Creatine kinase (CK) is recommended if muscle pain or weakness is present. HIV testing and purified protein derivative (PPD) placement are recommended if the patient has risk factors. Chest x-ray is recommended if cough or dyspnea is present. Other testing, such as for infections or immunologic deficiencies, is not recommended unless there are suggestive clinical findings.

  • Chronic fatigue that affects daily function, is not relieved by rest, and is not explained by clinical findings or abnormal findings on the laboratory tests mentioned above

  • For systemic exertion intolerance disease/chronic fatigue syndrome, postexertional malaise and unrefreshing sleep, as well as either cognitive impairment or orthostatic intolerance

  • For myalgic encephalomyelitis/chronic fatigue syndrome, the presence of ≥ 4 of the following: sore throat, unrefreshing sleep, difficulty with concentration or short-term memory, myalgias, multiple joint pains without joint swelling, new or different headaches, and tender cervical or axillary nodes

Treatment

Treatment is directed at the cause. Patients with myalgic encephalomyelitis/systemic exertion intolerance disease/chronic fatigue syndrome and idiopathic chronic fatigue are treated similarly. They should be told clearly that the etiology is presently unknown.

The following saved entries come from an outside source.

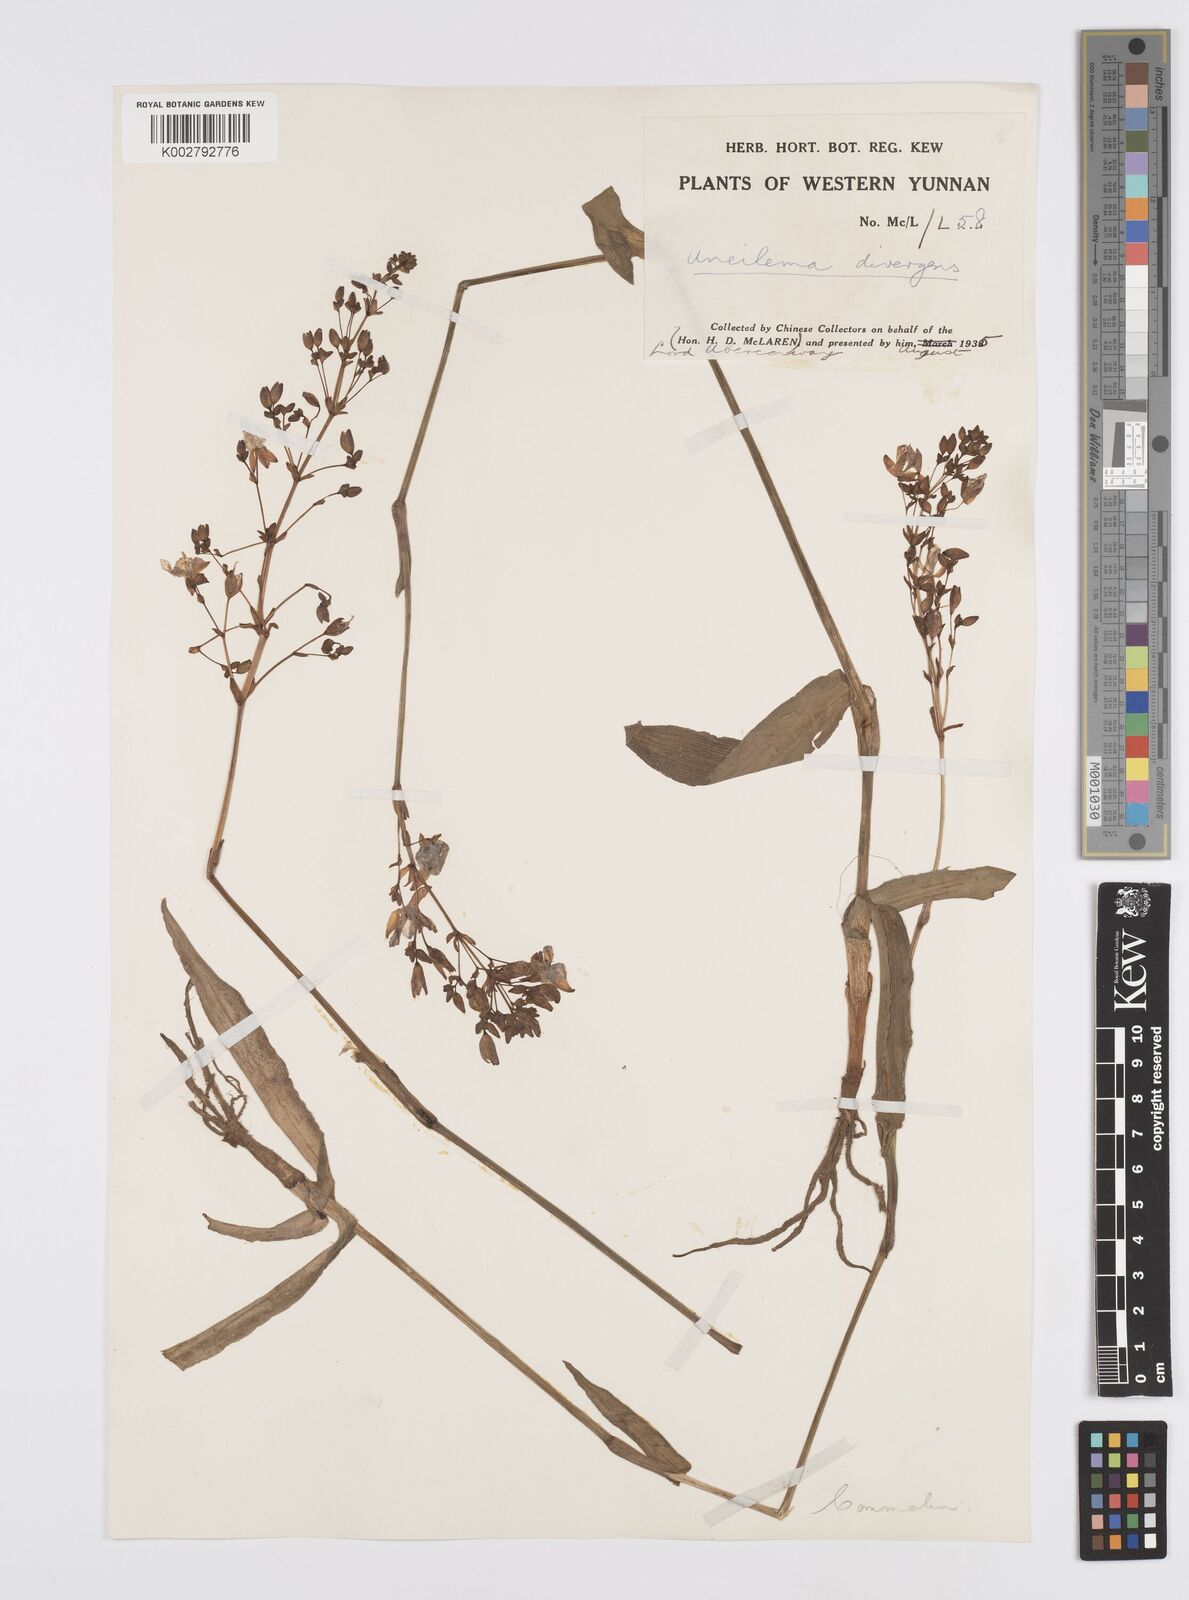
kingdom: Plantae
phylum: Tracheophyta
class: Liliopsida
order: Commelinales
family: Commelinaceae
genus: Murdannia
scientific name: Murdannia divergens
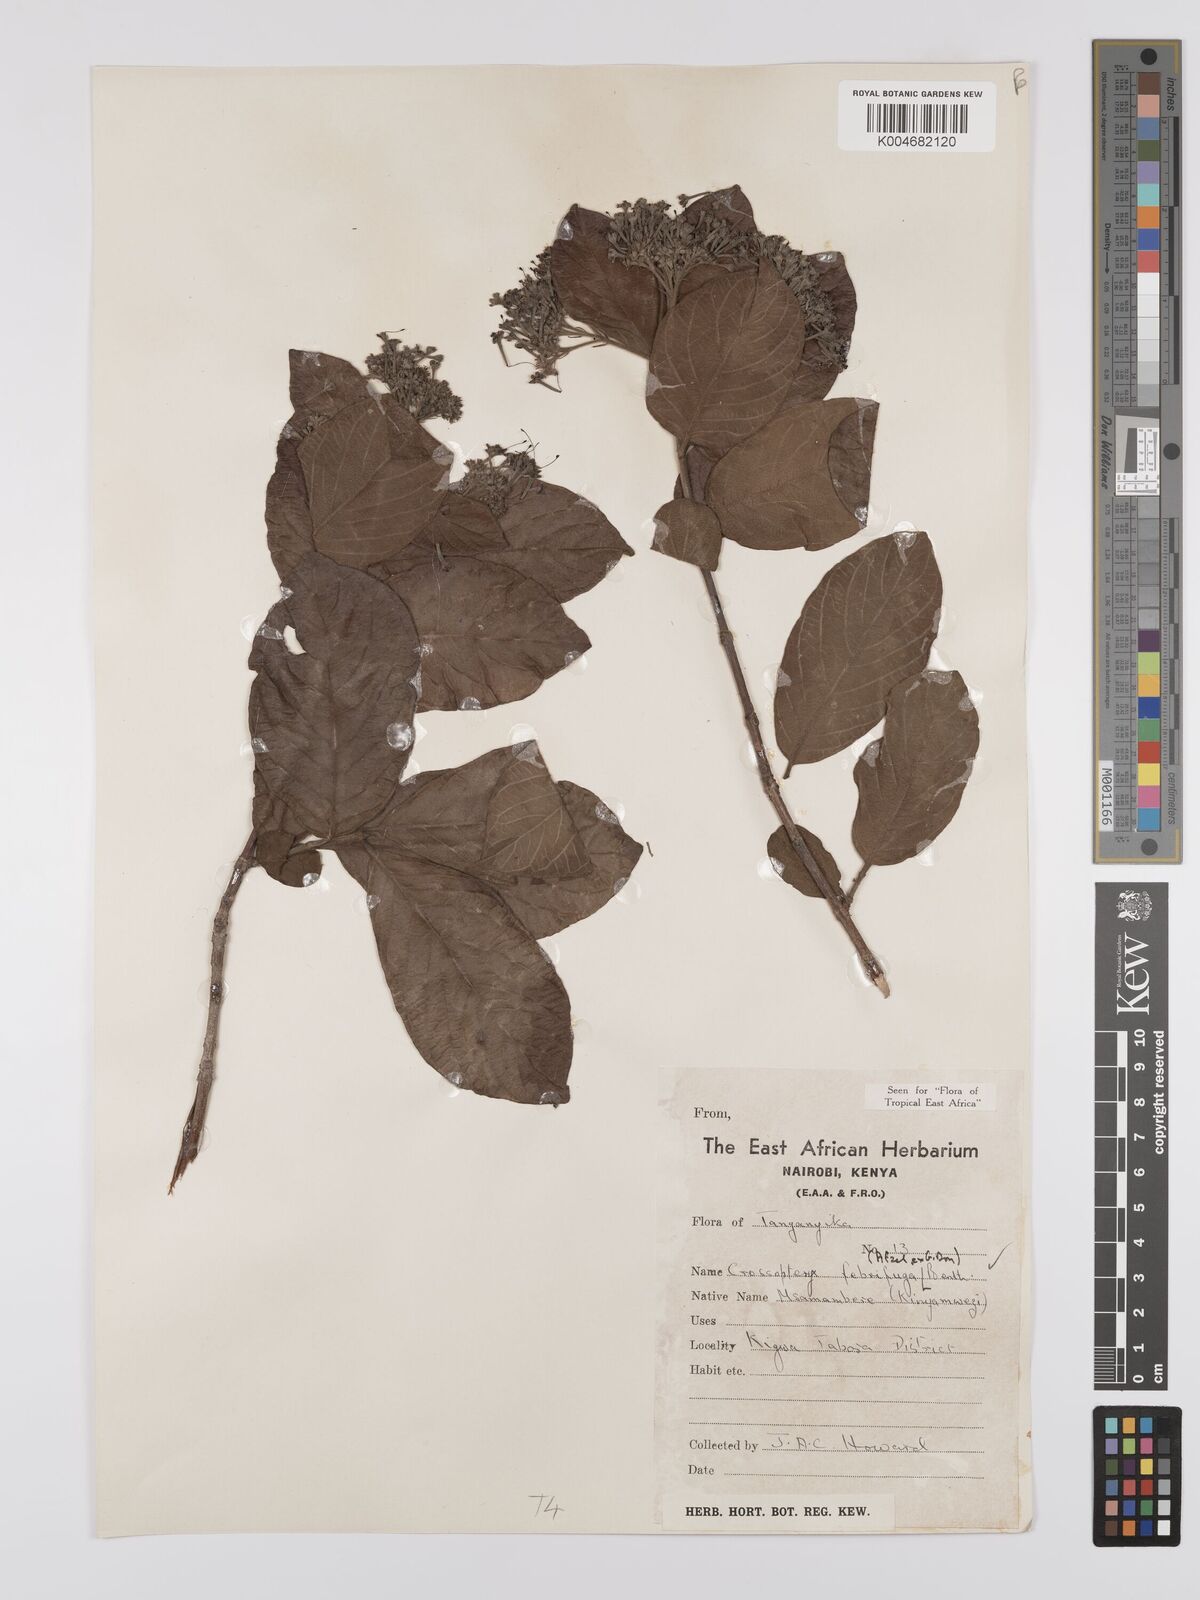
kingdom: Plantae
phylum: Tracheophyta
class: Magnoliopsida
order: Gentianales
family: Rubiaceae
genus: Crossopteryx
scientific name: Crossopteryx febrifuga
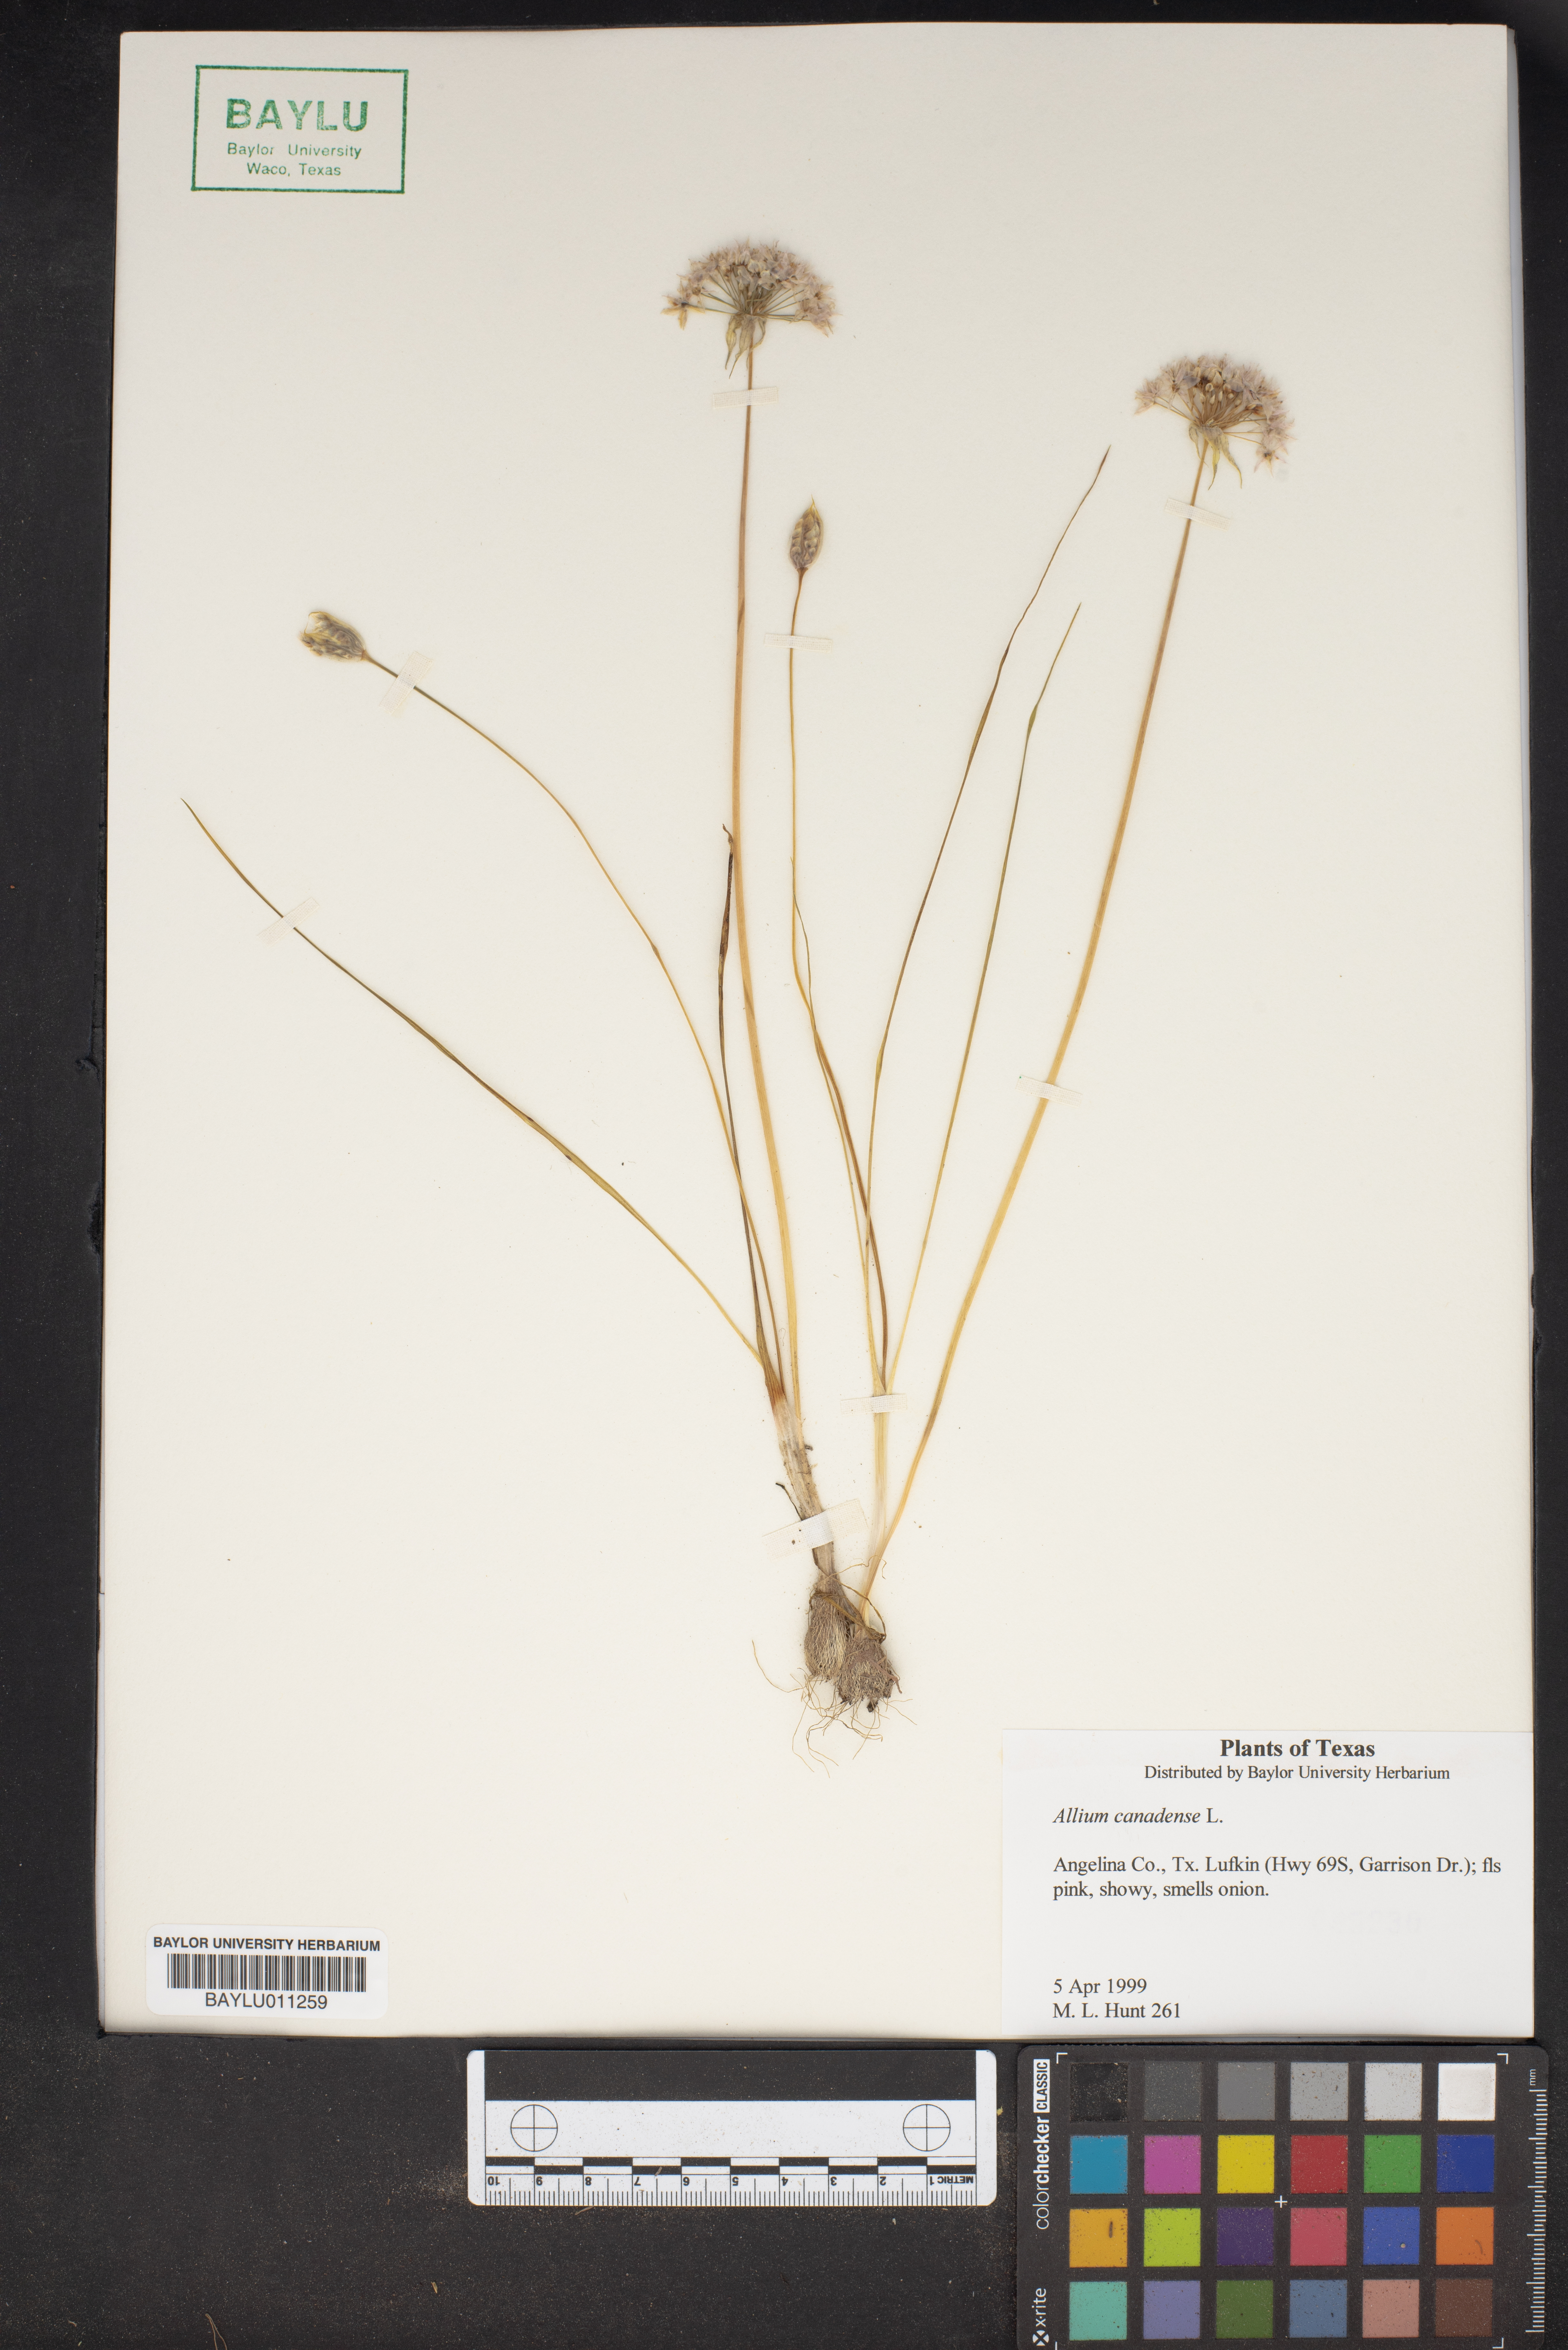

Treatment is more often successful if the practitioner is patient and nonjudgmental and acknowledges the real effects of fatigue. Potential treatments include physical therapy (eg, graded exercise therapy) and psychologic support (eg, cognitive-behavioral therapy). Focusing on improving sleep and relieving pain may also help. Goals include returning to work and maintaining normal activity levels.

Geriatrics Essentials

Fatigue is more often the first symptom of a disorder in older patients. For example, the first symptom of pneumonia in an older woman may be fatigue rather than pulmonary symptoms. The first symptom of other disorders, such as giant cell arteritis, may also be fatigue in an older patient. Because serious illness may become apparent soon after sudden fatigue in older patients, the cause should be determined as quickly as possible. Fatigue is also somewhat more likely to be caused by giant cell arteritis or another serious physical disorder in the elderly.

Key Points

  • Fatigue is a common symptom.

  • Fatigue caused primarily by a physical disorder increases with activity and lessens with rest.

  • Laboratory testing is low yield in the absence of suggestive clinical findings.

  • Successful treatment is more likely if the practitioner is patient and understanding.